Activity:
Select all lines holding the word "Decade" from the entries that follow.
_____
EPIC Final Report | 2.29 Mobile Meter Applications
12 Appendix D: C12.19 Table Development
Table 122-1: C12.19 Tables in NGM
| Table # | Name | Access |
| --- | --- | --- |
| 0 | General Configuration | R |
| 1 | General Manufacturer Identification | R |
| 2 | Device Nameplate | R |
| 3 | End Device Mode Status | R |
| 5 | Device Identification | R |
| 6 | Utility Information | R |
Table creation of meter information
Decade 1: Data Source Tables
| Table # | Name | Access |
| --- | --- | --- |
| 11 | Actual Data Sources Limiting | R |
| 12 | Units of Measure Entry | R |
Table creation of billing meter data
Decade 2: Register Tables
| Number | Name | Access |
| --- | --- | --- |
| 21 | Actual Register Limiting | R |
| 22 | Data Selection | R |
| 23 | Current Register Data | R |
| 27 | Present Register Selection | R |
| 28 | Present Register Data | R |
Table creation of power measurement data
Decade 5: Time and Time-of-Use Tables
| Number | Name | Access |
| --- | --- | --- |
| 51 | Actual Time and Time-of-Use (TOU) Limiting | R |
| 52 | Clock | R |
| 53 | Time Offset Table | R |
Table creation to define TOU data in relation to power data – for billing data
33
_____
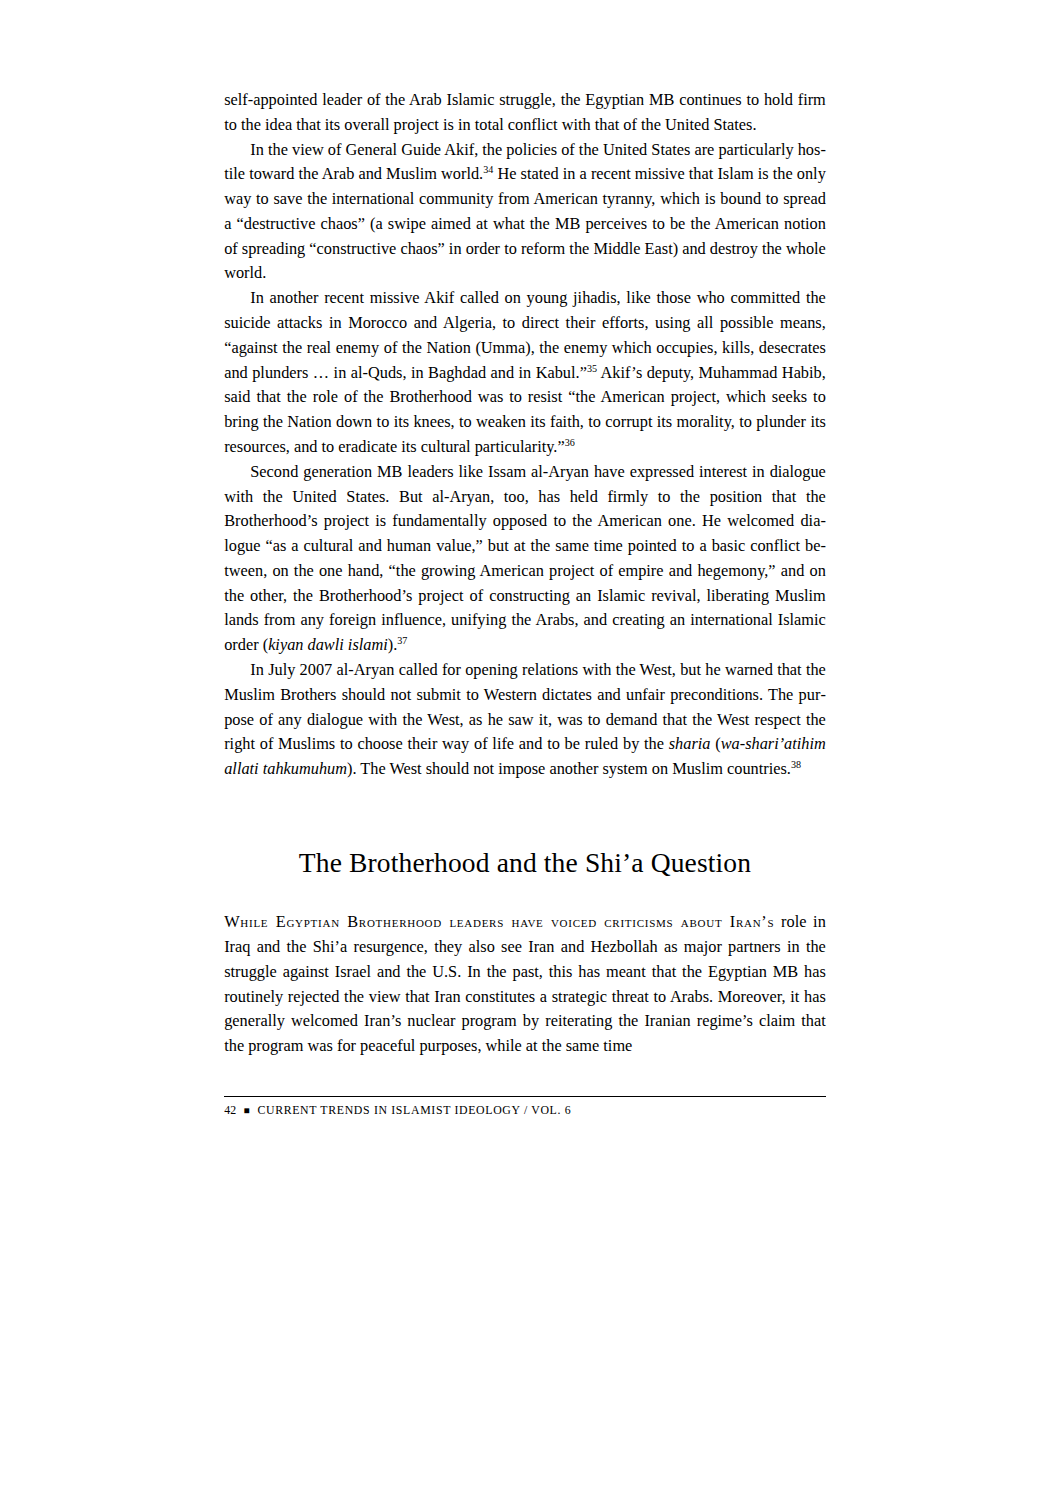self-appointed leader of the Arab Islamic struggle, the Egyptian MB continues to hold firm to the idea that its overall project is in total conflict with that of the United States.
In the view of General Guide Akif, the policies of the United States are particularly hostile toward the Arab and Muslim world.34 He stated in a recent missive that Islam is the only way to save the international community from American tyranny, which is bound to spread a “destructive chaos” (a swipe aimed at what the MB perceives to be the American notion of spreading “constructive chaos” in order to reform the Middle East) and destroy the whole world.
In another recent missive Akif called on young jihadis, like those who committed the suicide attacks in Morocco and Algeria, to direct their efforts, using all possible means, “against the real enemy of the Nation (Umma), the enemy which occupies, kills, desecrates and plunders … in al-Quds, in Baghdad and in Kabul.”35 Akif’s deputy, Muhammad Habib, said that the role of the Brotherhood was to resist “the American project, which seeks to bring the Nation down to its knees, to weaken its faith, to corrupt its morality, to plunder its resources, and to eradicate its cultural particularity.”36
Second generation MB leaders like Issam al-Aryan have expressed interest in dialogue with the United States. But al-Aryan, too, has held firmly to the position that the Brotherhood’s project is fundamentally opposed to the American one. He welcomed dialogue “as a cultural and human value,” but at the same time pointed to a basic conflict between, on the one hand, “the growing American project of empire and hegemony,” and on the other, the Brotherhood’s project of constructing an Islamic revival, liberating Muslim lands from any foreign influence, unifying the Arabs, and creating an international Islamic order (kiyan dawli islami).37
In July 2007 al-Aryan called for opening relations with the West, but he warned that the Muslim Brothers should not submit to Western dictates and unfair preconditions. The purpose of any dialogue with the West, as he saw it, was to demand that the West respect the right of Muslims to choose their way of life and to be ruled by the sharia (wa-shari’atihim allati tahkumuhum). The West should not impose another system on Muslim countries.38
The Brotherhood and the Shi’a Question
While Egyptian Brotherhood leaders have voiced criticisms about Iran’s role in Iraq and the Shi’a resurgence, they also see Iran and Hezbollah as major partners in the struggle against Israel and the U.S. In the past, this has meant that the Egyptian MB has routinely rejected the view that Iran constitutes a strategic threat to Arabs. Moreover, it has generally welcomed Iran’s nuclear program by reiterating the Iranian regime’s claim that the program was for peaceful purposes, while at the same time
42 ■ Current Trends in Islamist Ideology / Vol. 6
_____
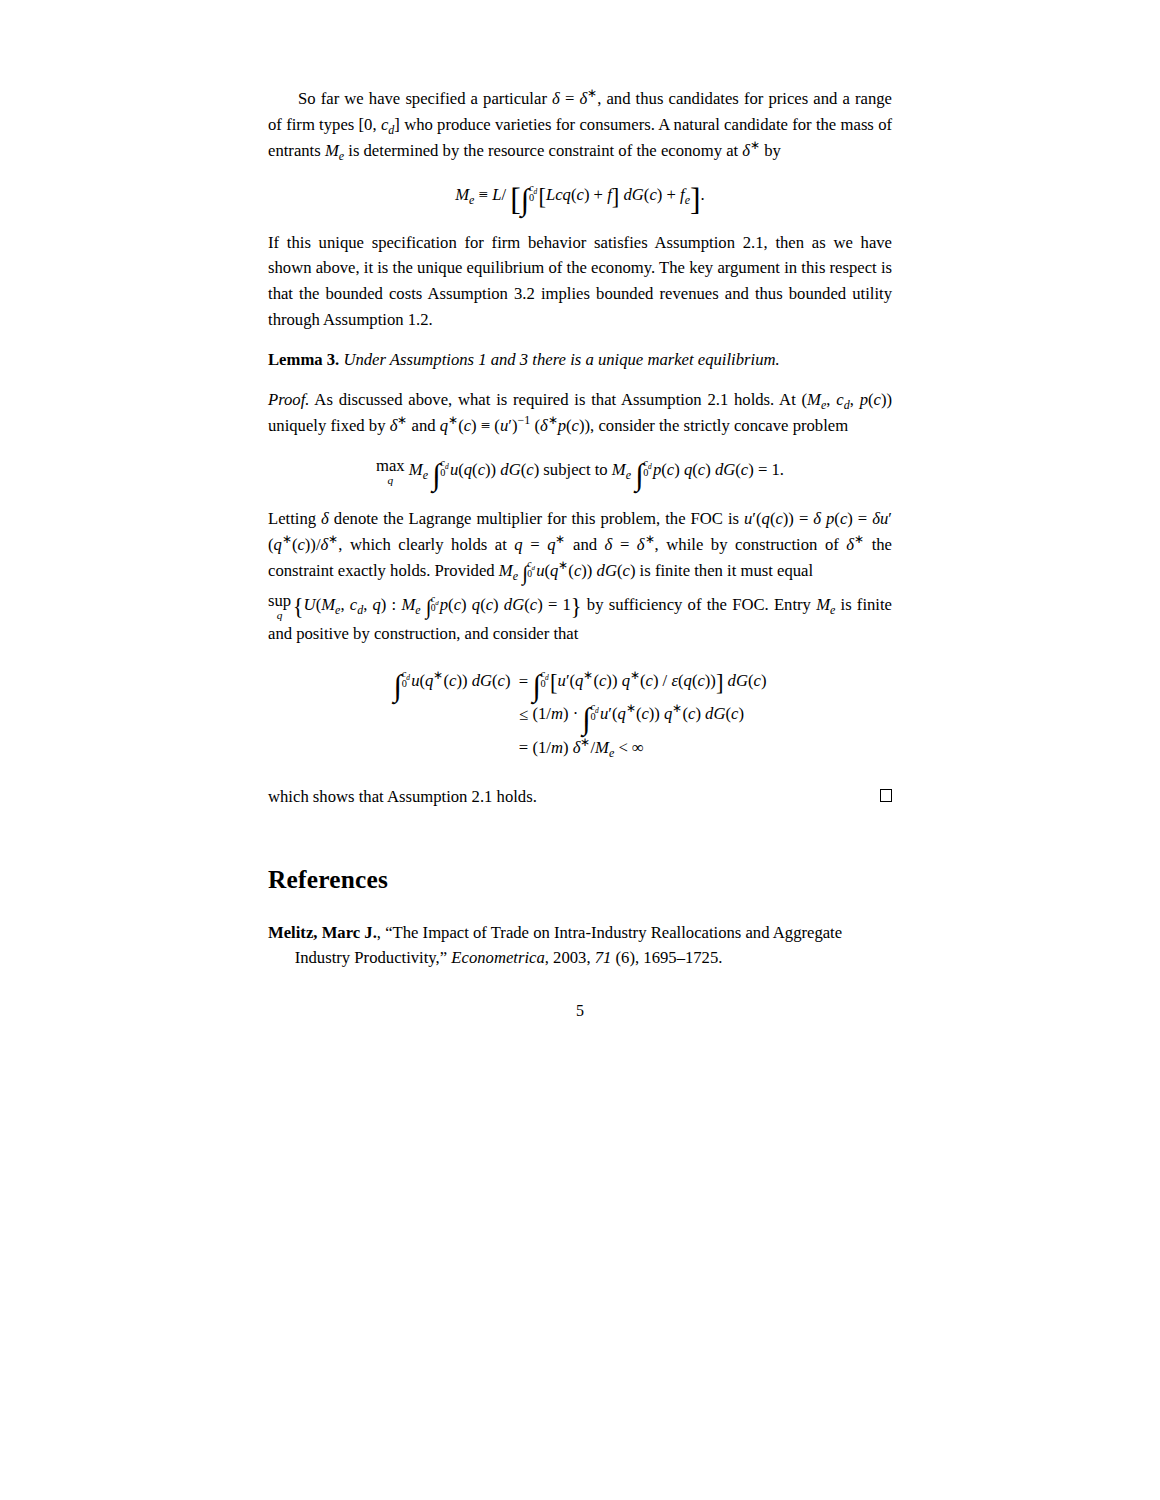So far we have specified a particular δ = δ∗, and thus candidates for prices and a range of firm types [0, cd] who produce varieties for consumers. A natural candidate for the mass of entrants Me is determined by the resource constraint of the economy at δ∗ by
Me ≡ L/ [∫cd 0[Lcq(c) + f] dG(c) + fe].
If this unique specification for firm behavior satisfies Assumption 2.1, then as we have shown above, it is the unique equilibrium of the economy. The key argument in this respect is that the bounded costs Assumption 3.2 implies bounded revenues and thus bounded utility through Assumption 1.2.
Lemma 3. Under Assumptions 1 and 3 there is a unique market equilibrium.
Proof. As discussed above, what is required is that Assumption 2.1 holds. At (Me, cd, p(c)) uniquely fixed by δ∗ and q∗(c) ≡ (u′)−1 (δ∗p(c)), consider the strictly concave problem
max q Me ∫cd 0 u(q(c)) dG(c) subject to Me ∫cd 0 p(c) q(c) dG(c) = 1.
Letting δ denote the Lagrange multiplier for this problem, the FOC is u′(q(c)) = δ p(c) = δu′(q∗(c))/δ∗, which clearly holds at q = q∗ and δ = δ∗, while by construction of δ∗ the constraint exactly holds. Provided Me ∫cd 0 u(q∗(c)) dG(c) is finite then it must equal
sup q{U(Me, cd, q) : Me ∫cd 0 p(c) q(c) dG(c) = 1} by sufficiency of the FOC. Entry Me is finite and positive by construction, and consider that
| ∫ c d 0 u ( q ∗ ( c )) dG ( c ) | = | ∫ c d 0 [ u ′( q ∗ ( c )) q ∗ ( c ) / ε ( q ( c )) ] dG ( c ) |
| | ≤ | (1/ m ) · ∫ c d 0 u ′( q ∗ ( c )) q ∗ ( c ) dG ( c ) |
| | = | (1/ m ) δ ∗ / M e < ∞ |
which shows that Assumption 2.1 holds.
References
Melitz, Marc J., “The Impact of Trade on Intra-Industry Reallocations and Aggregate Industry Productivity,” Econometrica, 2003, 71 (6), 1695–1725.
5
_____
Worked solution:
Decade 1: Data Source Tables
Decade 2: Register Tables
Decade 5: Time and Time-of-Use Tables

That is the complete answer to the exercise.